7A patient has pH 7.48, PaCO₂ 3.2 kPa, HCO₃⁻ 18 mmol/L. What is the most likely diagnosis?
A. Metabolic alkalosis with respiratory compensation
B. Acute respiratory alkalosis (hyperventilation)
C. Compensated metabolic acidosis
D. Mixed alkalosis
B. pH is high (alkalaemia). PaCO₂ is very low — this is the primary driver (respiratory alkalosis). HCO₃⁻ is slightly low at 18 — this represents early/partial renal compensation. The clinical picture suggests acute hyperventilation (anxiety, pain, PE, early sepsis).

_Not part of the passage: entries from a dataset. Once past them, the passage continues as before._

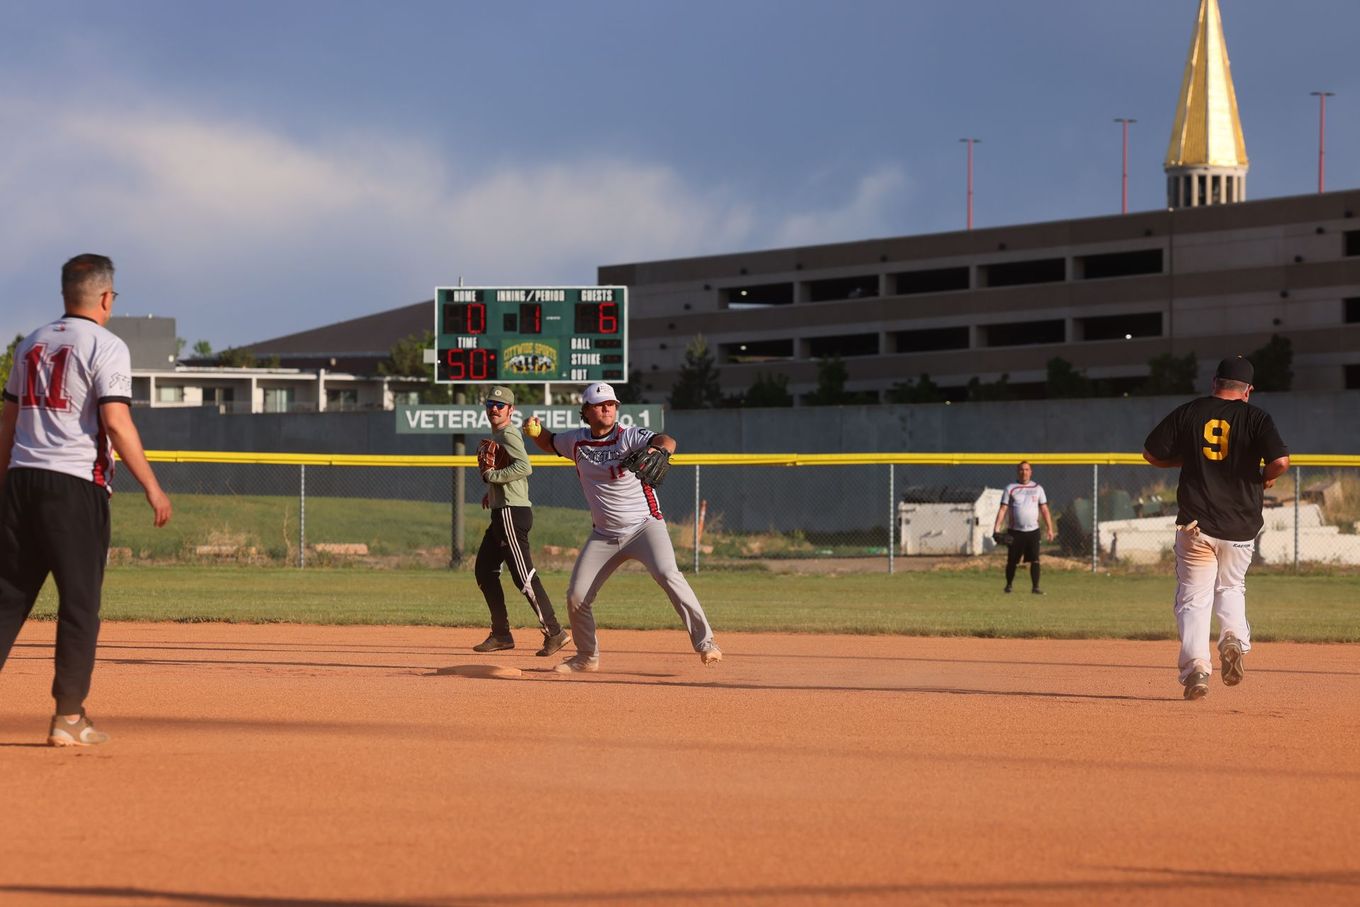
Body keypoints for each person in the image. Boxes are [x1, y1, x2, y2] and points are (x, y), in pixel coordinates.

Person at [0, 254, 172, 746]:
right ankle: (68, 717)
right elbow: (116, 422)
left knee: (7, 599)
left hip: (21, 482)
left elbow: (8, 426)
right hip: (74, 486)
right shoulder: (107, 345)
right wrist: (152, 486)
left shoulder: (30, 342)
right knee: (79, 604)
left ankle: (70, 715)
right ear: (104, 297)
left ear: (64, 295)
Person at [526, 382, 720, 672]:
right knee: (577, 595)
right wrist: (536, 432)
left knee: (669, 574)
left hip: (644, 527)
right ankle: (586, 657)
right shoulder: (576, 442)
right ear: (587, 411)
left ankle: (706, 644)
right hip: (604, 535)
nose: (607, 408)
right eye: (600, 404)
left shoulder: (628, 436)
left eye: (611, 404)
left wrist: (658, 452)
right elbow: (550, 442)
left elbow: (666, 439)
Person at [1143, 356, 1289, 700]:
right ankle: (1234, 639)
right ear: (1248, 391)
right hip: (1240, 526)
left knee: (1193, 597)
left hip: (1196, 522)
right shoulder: (1256, 417)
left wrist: (1187, 459)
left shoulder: (1191, 411)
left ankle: (1196, 668)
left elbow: (1151, 453)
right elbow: (1280, 462)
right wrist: (1263, 477)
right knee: (1231, 587)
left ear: (1215, 383)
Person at [470, 385, 571, 657]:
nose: (494, 408)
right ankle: (501, 634)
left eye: (500, 406)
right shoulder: (499, 434)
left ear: (510, 410)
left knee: (523, 576)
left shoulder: (509, 433)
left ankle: (555, 631)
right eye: (490, 404)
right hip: (502, 510)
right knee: (484, 570)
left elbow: (525, 467)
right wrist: (491, 492)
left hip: (512, 514)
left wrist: (494, 479)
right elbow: (506, 470)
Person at [992, 460, 1055, 595]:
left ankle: (1035, 587)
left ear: (1031, 472)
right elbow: (1003, 509)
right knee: (1012, 560)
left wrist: (1050, 528)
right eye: (1021, 469)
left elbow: (1044, 509)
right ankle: (1009, 585)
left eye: (1027, 469)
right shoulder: (1010, 488)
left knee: (1035, 559)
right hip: (1015, 532)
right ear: (1018, 472)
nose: (1024, 472)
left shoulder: (1038, 488)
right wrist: (996, 528)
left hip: (1033, 531)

8An arterial line waveform appears dampened with a rounded, blunted systolic peak. The patient's blood pressure reads 82/60 but they appear well with good peripheral perfusion. What is the FIRST action?
A. Administer a fluid bolus for presumed hypotension
B. Check the arterial line circuit — assess for clots, kinks, air, or loose connections
C. Call the doctor immediately for urgent review
D. Remove the arterial line and replace
B. A dampened waveform is a technical problem, not necessarily a patient problem. Causes include clots in the catheter, air bubbles, kinked tubing, or loose connections. Always troubleshoot the equipment before treating the patient. Perform a fast-flush test to assess dynamic response.
9According to the Berlin definition, a patient on PEEP 8 cmH₂O with bilateral infiltrates has PaO₂/FiO₂ ratio of 150 mmHg. How is their ARDS classified?
A. Mild ARDS
B. Moderate ARDS
C. Severe ARDS
D. Does not meet Berlin criteria
B. Berlin Definition severity: Mild = PF ratio 200–300; Moderate = 100–200; Severe = <100 mmHg (all on PEEP ≥5 cmH₂O). PF ratio 150 mmHg on PEEP 8 cmH₂O = Moderate ARDS. Associated mortality approximately 32%.
10A patient with metabolic acidosis has HCO₃⁻ of 12 mmol/L. Using Winter's formula, what is the expected PaCO₂ in mmHg if compensation is appropriate?
A. 26 mmHg
B. 26 ± 2 mmHg (range 24–28)
C. 35 mmHg (normal)
D. 18 mmHg
B. Winter's formula: Expected PaCO₂ = (1.5 × HCO₃⁻) + 8 ± 2 = (1.5 × 12) + 8 ± 2 = 18 + 8 ± 2 = 26 ± 2 mmHg (24–28 mmHg). If the measured PaCO₂ is within this range, compensation is appropriate (simple metabolic acidosis). If PaCO₂ is higher than expected = concomitant respiratory acidosis; lower = respiratory alkalosis.